Banks deemed of global systemic importance will by 2019 have to hold the equivalent of 16 per cent of their risk-weighted assets in equity or debt that can be written off. This total loss-absorbing capacity (TLAC) should ensure that shareholders and creditors, not taxpayers, absorb future losses.
On the face of it, 23 American and European global systemically important banks (G-SIB) are better off than they were a year ago, when the FSB published its initial consultation. Though the TLAC requirement remains unchanged, it now applies to China's four big state-owned banks as well. Chinese and other emerging market lenders have six years longer to comply, but their inclusion shrinks any future competitive advantage.
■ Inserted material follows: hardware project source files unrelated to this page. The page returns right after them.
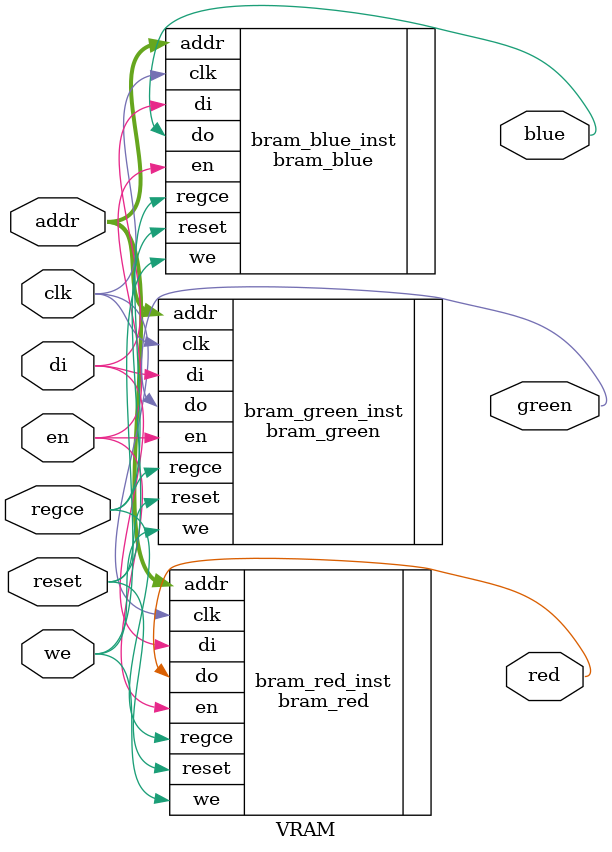
<source format=v>

module VRAM(clk, reset, addr, we, regce, en, di, red, green, blue);
input clk, reset, we, regce, en, di;
input [13:0] addr;
output red, green, blue;

 bram_red bram_red_inst      // genika i mnimi argei 1 periodo clk na vgalei output
 (
     .do(red),       // Output data, width defined by READ_WIDTH parameter
     .addr(addr),   // Input address, width defined by read/write port depth
     .clk(clk),     // 1-bit input clock
     .di(di),       // Input data port, width defined by WRITE_WIDTH parameter
     .en(en),       // 1-bit input RAM enable
     .regce(regce), // 1-bit input output register enable
     .reset(reset),     // 1-bit input reset
     .we(we)
 );

 bram_green bram_green_inst
 (
     .do(green),       // Output data, width defined by READ_WIDTH parameter
     .addr(addr),   // Input address, width defined by read/write port depth
     .clk(clk),     // 1-bit input clock
     .di(di),       // Input data port, width defined by WRITE_WIDTH parameter
     .en(en),       // 1-bit input RAM enable
     .regce(regce), // 1-bit input output register enable
     .reset(reset),     // 1-bit input reset
     .we(we)
 );

 bram_blue bram_blue_inst
 (
     .do(blue),       // Output data, width defined by READ_WIDTH parameter
     .addr(addr),   // Input address, width defined by read/write port depth
     .clk(clk),     // 1-bit input clock
     .di(di),       // Input data port, width defined by WRITE_WIDTH parameter
     .en(en),       // 1-bit input RAM enable
     .regce(regce), // 1-bit input output register enable
     .reset(reset),     // 1-bit input reset
     .we(we)
 );

endmodule
</source>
Even so, TLAC is a headache, particularly for banks that fund themselves primarily with deposits. They will have to issue debt that can be written down if necessary. To hit an additional 18 per cent TLAC target by 2022, banks would in the toughest scenario have to raise over Euro 1.1 trillion, the FSB reckons.
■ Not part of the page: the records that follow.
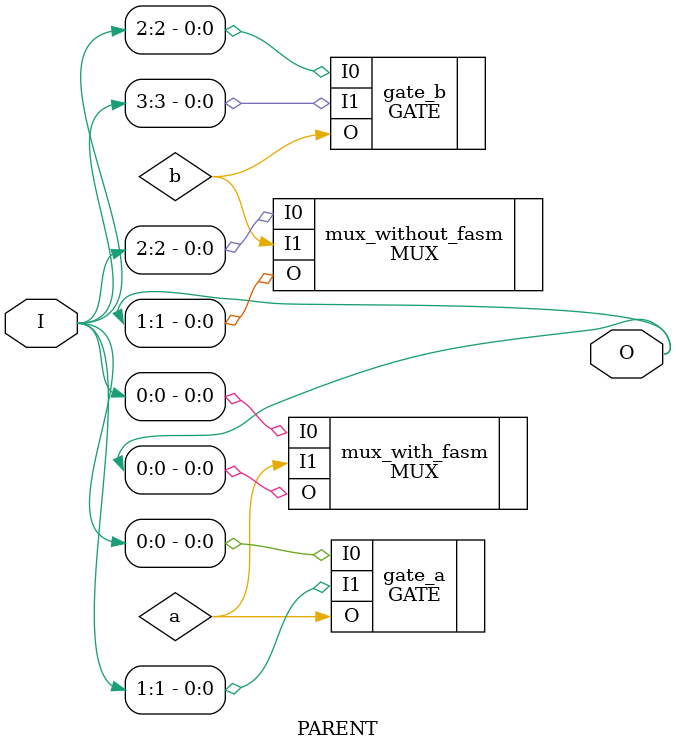
<source format=v>
`include "./gate/gate.sim.v"
`include "./mux/mux.sim.v"

module PARENT (
    input  wire [3:0] I,
    output wire [1:0] O
);

    // A gate that can be bypassed by a mux with FASM annotation
    wire a;

    (* FASM_PREFIX="GATE" *)    
    GATE gate_a (
        .I0 (I[0]),
        .I1 (I[1]),
        .O  (a)
    );

    (* FASM *)
    MUX mux_with_fasm (
        .I0 (I[0]),
        .I1 (a),
        .O  (O[0])
    );

    // A gate that can be bypassed by a mux without FASM annotation
    wire b;
    GATE gate_b (
        .I0 (I[2]),
        .I1 (I[3]),
        .O  (b)
    );

    MUX mux_without_fasm (
        .I0 (I[2]),
        .I1 (b),
        .O  (O[1])
    );

endmodule

</source>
The rules also give local regulators quite a lot of power over big foreign lenders. Institutions with overseas branches - like many international banks in Hong Kong - will have to keep between 75 and 90 per cent of their local TLAC requirement in that jurisdiction. The wording of the FSB term sheet implies host regulators can add additional capital or funding requirements as they see fit.
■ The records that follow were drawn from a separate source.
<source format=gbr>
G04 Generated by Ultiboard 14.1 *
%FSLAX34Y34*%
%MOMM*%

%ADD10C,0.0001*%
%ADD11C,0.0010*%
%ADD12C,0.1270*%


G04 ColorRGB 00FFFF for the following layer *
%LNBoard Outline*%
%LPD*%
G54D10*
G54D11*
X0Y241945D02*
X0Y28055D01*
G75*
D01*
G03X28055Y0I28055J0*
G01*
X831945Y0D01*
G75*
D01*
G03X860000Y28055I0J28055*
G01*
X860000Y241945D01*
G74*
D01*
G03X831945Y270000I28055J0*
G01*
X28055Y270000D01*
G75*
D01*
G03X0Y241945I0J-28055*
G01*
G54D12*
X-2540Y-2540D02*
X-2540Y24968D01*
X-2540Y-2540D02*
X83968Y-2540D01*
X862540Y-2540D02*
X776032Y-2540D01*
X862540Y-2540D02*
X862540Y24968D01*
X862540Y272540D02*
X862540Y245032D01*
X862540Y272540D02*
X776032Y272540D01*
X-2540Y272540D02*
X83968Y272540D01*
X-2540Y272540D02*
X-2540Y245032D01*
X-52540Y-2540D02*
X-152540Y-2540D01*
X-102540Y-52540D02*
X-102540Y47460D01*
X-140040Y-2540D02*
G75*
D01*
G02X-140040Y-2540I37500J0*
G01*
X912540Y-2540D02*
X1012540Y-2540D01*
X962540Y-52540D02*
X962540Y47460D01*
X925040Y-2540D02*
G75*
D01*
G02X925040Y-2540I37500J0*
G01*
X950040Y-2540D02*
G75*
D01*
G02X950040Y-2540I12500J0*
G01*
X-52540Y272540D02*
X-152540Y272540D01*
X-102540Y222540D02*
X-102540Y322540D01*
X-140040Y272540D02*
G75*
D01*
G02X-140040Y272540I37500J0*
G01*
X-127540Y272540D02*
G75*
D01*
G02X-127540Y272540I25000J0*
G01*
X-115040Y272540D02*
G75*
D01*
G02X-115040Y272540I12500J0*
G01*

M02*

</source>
For a global bank that runs most of its business off a single balance sheet - like, say, Deutsche Bank - this is potentially expensive. Ever since the FSB suggested this 'pre-positioning' requirement last November, banks have moaned that making capital less fungible will hurt efficiency. The FSB's final decision forces banks to reconsider their geographical footprint. The price to pay for global bank rules may be fewer global banks.